(Page layout parsing data)
┄┄┄┄┄┄┄┄┄┄
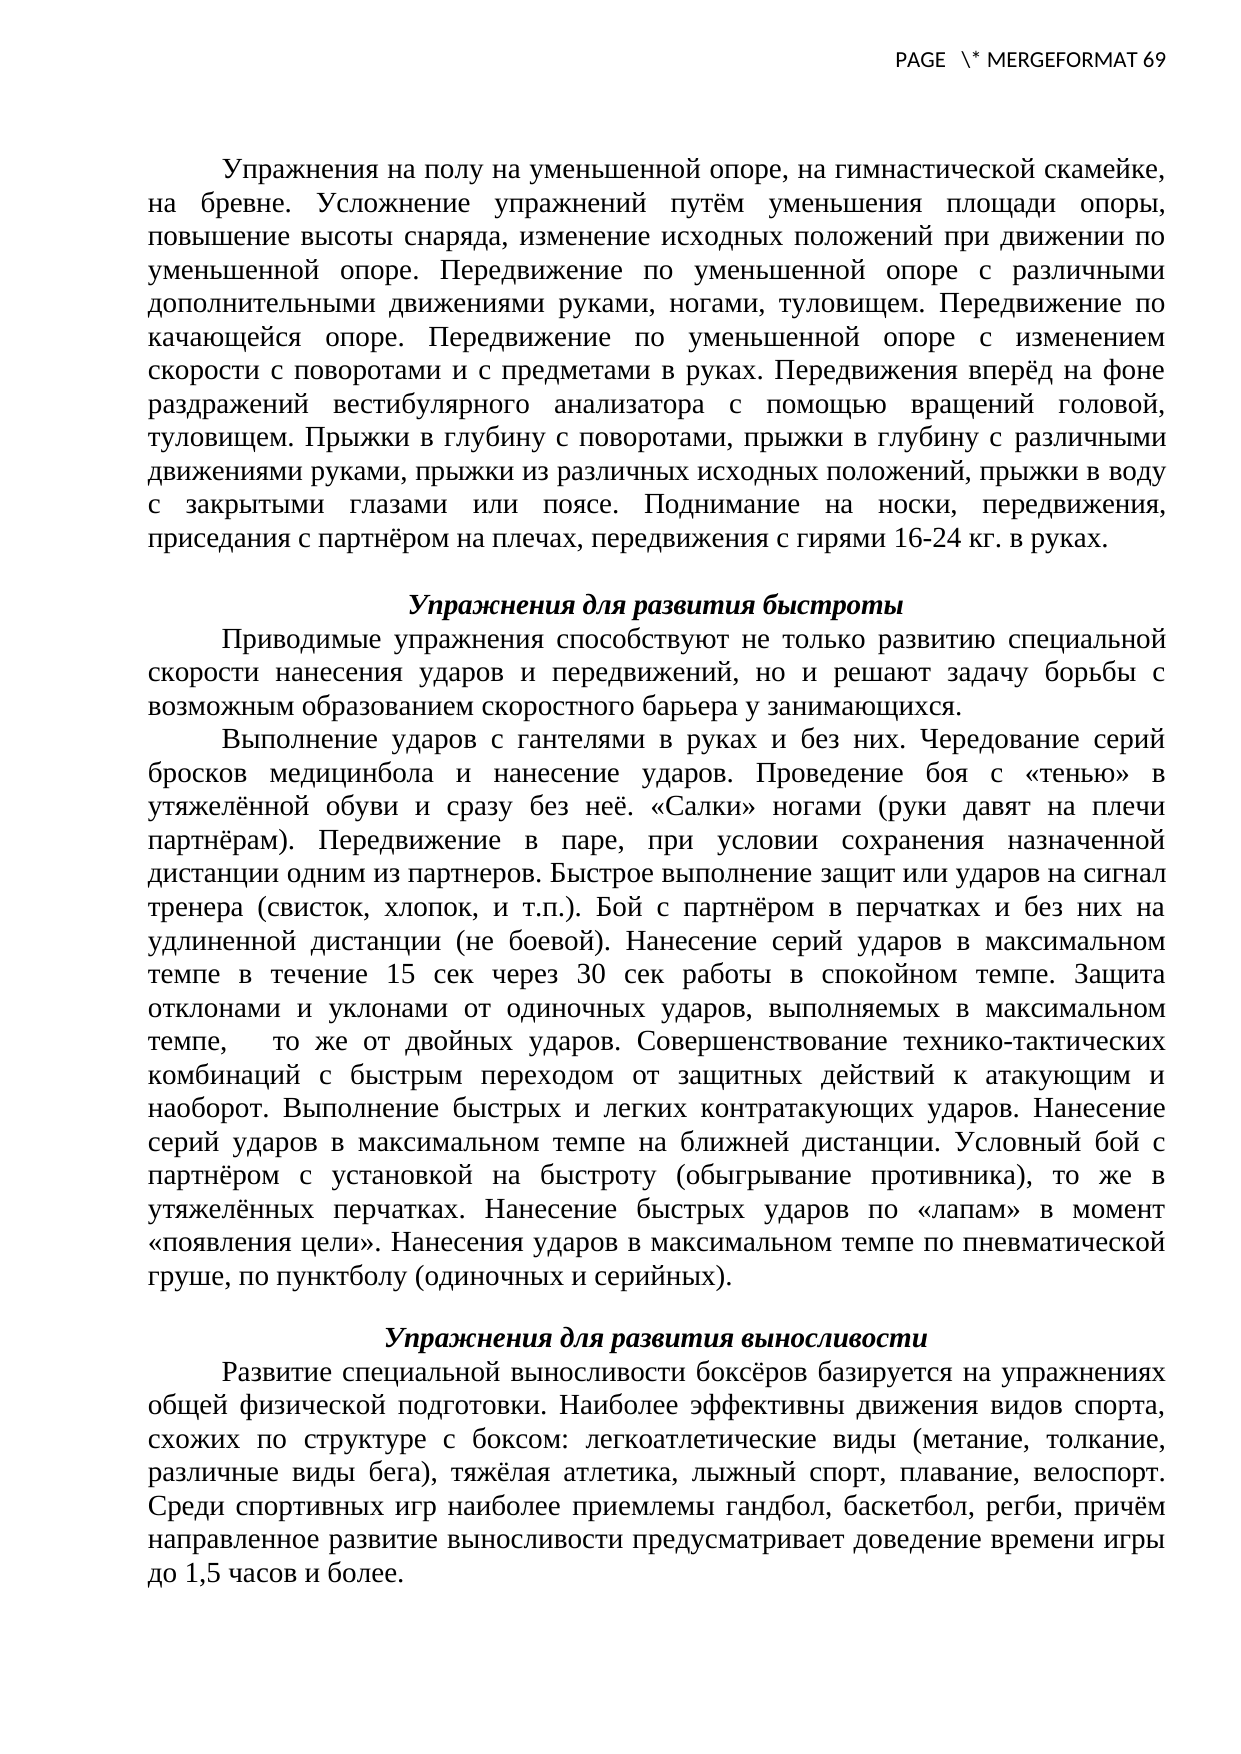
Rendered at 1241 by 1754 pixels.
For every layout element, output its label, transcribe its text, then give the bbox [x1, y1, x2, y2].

text Упражнения для развития выносливости [148, 1320, 1166, 1354]
text Упражнения на полу на уменьшенной опоре, на гимнастической скамейке, на бревне. Усложнение упражнений путём уменьшения площади опоры, повышение высоты снаряда, изменение исходных положений при движении по уменьшенной опоре. Передвижение по уменьшенной опоре с различными дополнительными движениями руками, ногами, туловищем. Передвижение по качающейся опоре. Передвижение по уменьшенной опоре с изменением скорости с поворотами и с предметами в руках. Передвижения вперёд на фоне раздражений вестибулярного анализатора с помощью вращений головой, туловищем. Прыжки в глубину с поворотами, прыжки в глубину с различными движениями руками, прыжки из различных исходных положений, прыжки в воду с закрытыми глазами или поясе. Поднимание на носки, передвижения, приседания с партнёром на плечах, передвижения с гирями 16-. в руках. [148, 151, 1166, 554]
text Развитие специальной выносливости боксёров базируется на упражнениях общей физической подготовки. Наиболее эффективны движения видов спорта, схожих по структуре с боксом: легкоатлетические виды (метание, толкание, различные виды бега), тяжёлая атлетика, лыжный спорт, плавание, велоспорт. Среди спортивных игр наиболее приемлемы гандбол, баскетбол, регби, причём направленное развитие выносливости предусматривает доведение времени игры до 1,5 часов и более. [148, 1354, 1166, 1589]
text Выполнение ударов с гантелями в руках и без них. Чередование серий бросков медицинбола и нанесение ударов. Проведение боя с «тенью» в утяжелённой обуви и сразу без неё. «Салки» ногами (руки давят на плечи партнёрам). Передвижение в паре, при условии сохранения назначенной дистанции одним из партнеров. Быстрое выполнение защит или ударов на сигнал тренера (свисток, хлопок, и т.п.). Бой с партнёром в перчатках и без них на удлиненной дистанции (не боевой). Нанесение серий ударов в максимальном темпе в течение 15 сек через 30 сек работы в спокойном темпе. Защита отклонами и уклонами от одиночных ударов, выполняемых в максимальном темпе, то же от двойных ударов. Совершенствование технико-тактических комбинаций с быстрым переходом от защитных действий к атакующим и наоборот. Выполнение быстрых и легких контратакующих ударов. Нанесение серий ударов в максимальном темпе на ближней дистанции. Условный бой с партнёром с установкой на быстроту (обыгрывание противника), то же в утяжелённых перчатках. Нанесение быстрых ударов по «лапам» в момент «появления цели». Нанесения ударов в максимальном темпе по пневматической груше, по пунктболу (одиночных и серийных). [148, 721, 1166, 1292]
text Упражнения для развития быстроты [148, 587, 1166, 621]
text Приводимые упражнения способствуют не только развитию специальной скорости нанесения ударов и передвижений, но и решают задачу борьбы с возможным образованием скоростного барьера у занимающихся. [148, 621, 1166, 721]
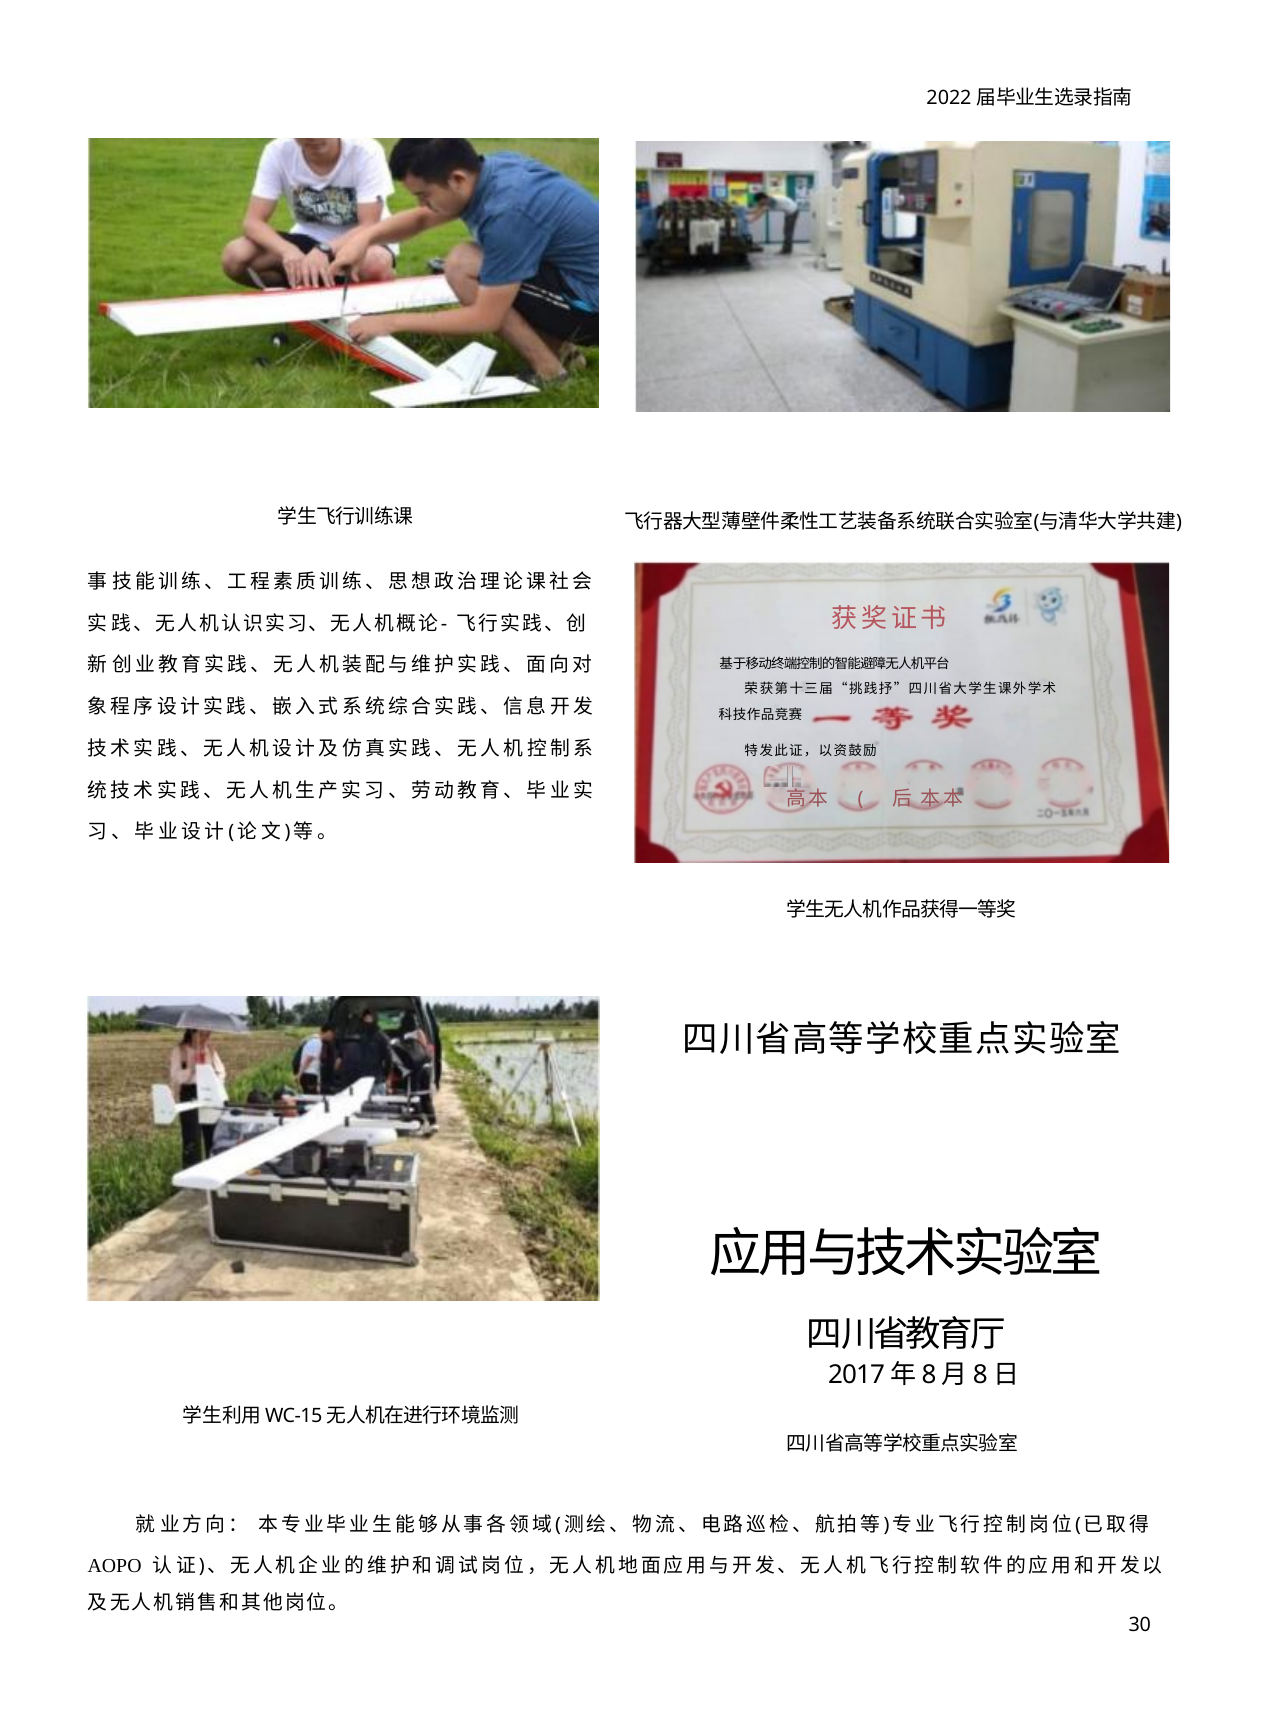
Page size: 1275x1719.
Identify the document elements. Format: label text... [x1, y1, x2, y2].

text 四川省教育厅 [806, 1313, 1187, 1355]
text 学生无人机作品获得一等奖 [786, 898, 1187, 921]
text 事技能训练、工程素质训练、思想政治理论课社会 实践、无人机认识实习、无人机概论- 飞行实践、创 新创业教育实践、无人机装配与维护实践、面向对 象程序设计实践、嵌入式系统综合实践、信息开发 技术实践、无人机设计及仿真实践、无人机控制系 统技术实践、无人机生产实习、劳动教育、毕业实 习、毕业设计(论文)等。 [87, 565, 596, 845]
picture [86, 996, 600, 1301]
text 飞行器大型薄壁件柔性工艺装备系统联合实验室(与清华大学共建) [624, 507, 1187, 534]
text 学生飞行训练课 [277, 502, 614, 528]
text 应用与技术实验室 [709, 1217, 1187, 1285]
text 特发此证，以资鼓励 [744, 742, 1187, 759]
text 学生利用WC-15 无人机在进行环境监测 [182, 1405, 672, 1427]
text 四川省高等学校重点实验室 [682, 1014, 1187, 1061]
picture [87, 138, 599, 408]
text 2022 届毕业生选录指南 [926, 84, 1187, 110]
text 基于移动终端控制的智能避障无人机平台 [719, 655, 1187, 673]
text 高 本 ( 后 本 本 [786, 784, 1187, 810]
picture [633, 141, 1171, 412]
text 荣获第十三届“挑践抒”四川省大学生课外学术 [744, 683, 1187, 705]
text 科技作品竞赛 [718, 705, 1187, 723]
picture [633, 560, 1170, 863]
text 就业方向： 本专业毕业生能够从事各领域(测绘、物流、电路巡检、航拍等)专业飞行控制岗位(已取得 AOPO 认证)、无人机企业的维护和调试岗位，无人机地面应用与开发、无人机飞行控制软件的应用和开发以 [87, 1508, 1169, 1579]
text 四川省高等学校重点实验室 [786, 1432, 1187, 1455]
text 及无人机销售和其他岗位。 [87, 1592, 1187, 1614]
text 获奖证书 [831, 599, 1187, 634]
text 2017年8月8日 [828, 1355, 1187, 1390]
┄┄┄┄┄┄┄┄┄┄
THE PROBLEM:
Find each line of the data above that holds the word "выносливости", then copy it.

EXERCISE ANSWER:
text Упражнения для развития выносливости [148, 1320, 1166, 1354]
text Развитие специальной выносливости боксёров базируется на упражнениях общей физической подготовки. Наиболее эффективны движения видов спорта, схожих по структуре с боксом: легкоатлетические виды (метание, толкание, различные виды бега), тяжёлая атлетика, лыжный спорт, плавание, велоспорт. Среди спортивных игр наиболее приемлемы гандбол, баскетбол, регби, причём направленное развитие выносливости предусматривает доведение времени игры до 1,5 часов и более. [148, 1354, 1166, 1589]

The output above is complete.